TEXTE SOURCE:
Presque tout le commerce de Syrie est entre les mains des Francs, des Grecs et des Arméniens. Ci-devant il était dans celles des Juifs: les Musulmans s’en mêlent peu, non qu’ils en soient détournés par esprit de religion, ou par nonchalance, comme l’ont cru quelques politiques, mais parce qu’ils y trouvent des obstacles suscités par le gouvernement; fidèle à son esprit, la Porte, au lieu de donner à ses sujets une préférence marquée, a trouvé plus lucratif de vendre à des étrangers leurs droits et leur industrie. Quelques états d’Europe, en traitant avec elle, ont obtenu que leurs marchandises ne paieraient de douane que trois pour cent, tandis que celles des sujets turks paient de rigueur dix, ou de grace sept pour cent; en outre, la douane, une fois acquittée dans un port, n’est plus exigible dans un autre pour des Francs, et elle l’est pour les sujets. Enfin les Francs ayant trouvé commode d’employer comme agents les chrétiens latins, ils ont obtenu de les faire participer à leurs priviléges, et ils les ont soustraits au pouvoir des pachas, et à la justice turke. On ne peut les dépouiller, et si l’on a un procès de commerce avec eux, il faut venir le plaider devant le consul européen. Avec tant de désavantage, est-il étonnant que les musulmans cèdent le commerce à leurs rivaux? Ces agents des Francs sont connus en Levant sous le nom de drogmans barataires, c’est-à-dire, d’interprètes73 privilégiés. Le barat ou privilége est une patente dont le sultan fait présent aux ambassadeurs résidants à la Porte. Ci-devant ces ambassadeurs en faisaient présent à leur tour à des sujets choisis dans chaque comptoir; mais depuis 20 ans, on leur a fait comprendre qu’il était plus lucratif de les vendre. Le prix actuel est de cinq à six mille livres; chaque ambassadeur en a 50, qui se renouvellent à la mort de chaque titulaire, ce qui forme un casuel assez considérable.

MATÉRIEL:

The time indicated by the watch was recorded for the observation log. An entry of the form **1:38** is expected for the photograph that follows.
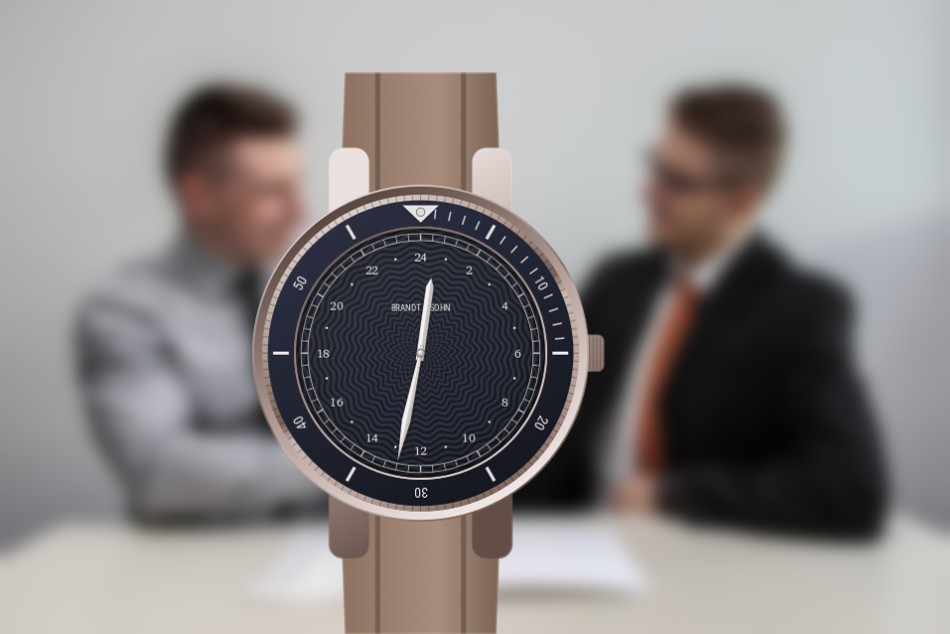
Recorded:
**0:32**
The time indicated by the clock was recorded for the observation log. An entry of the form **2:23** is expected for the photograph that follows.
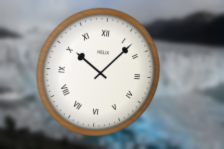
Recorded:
**10:07**
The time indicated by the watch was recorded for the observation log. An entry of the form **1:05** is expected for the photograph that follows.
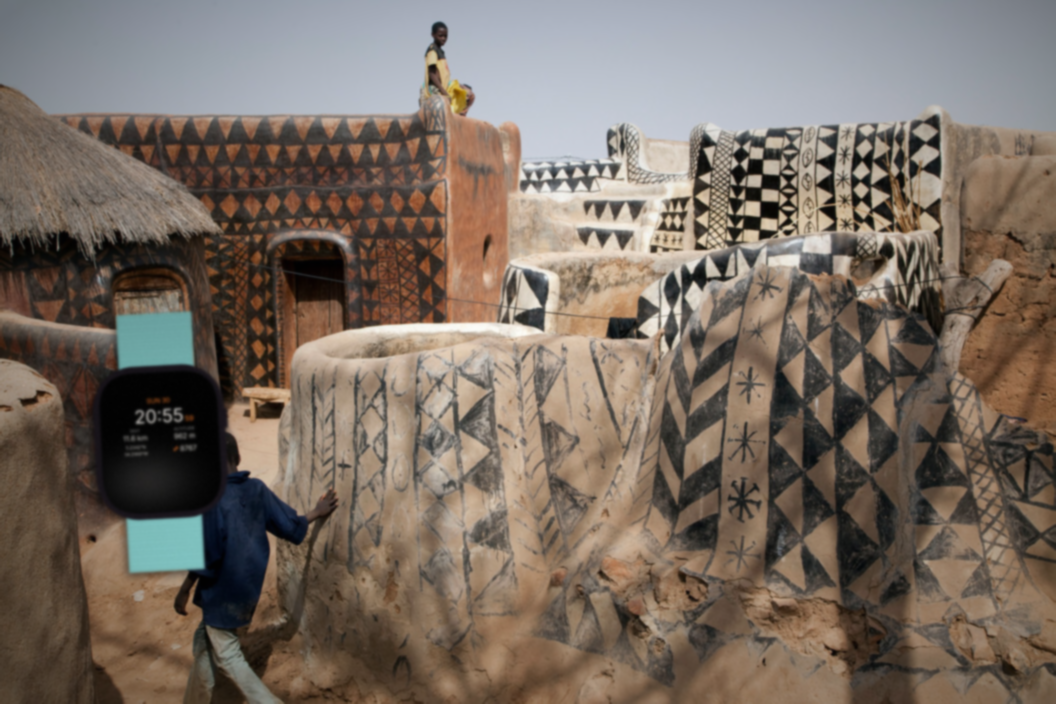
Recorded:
**20:55**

VOTRE OBJECTIF: Traduisez en anglais cette phrase du texte sur le commerce de Syrie : « Le barat ou privilége est une patente dont le sultan fait présent aux ambassadeurs résidants à la Porte. »

RÉPONSE: The barat, or privilege, is a patent that the sultan presents as a gift to the ambassadors residing at the Porte.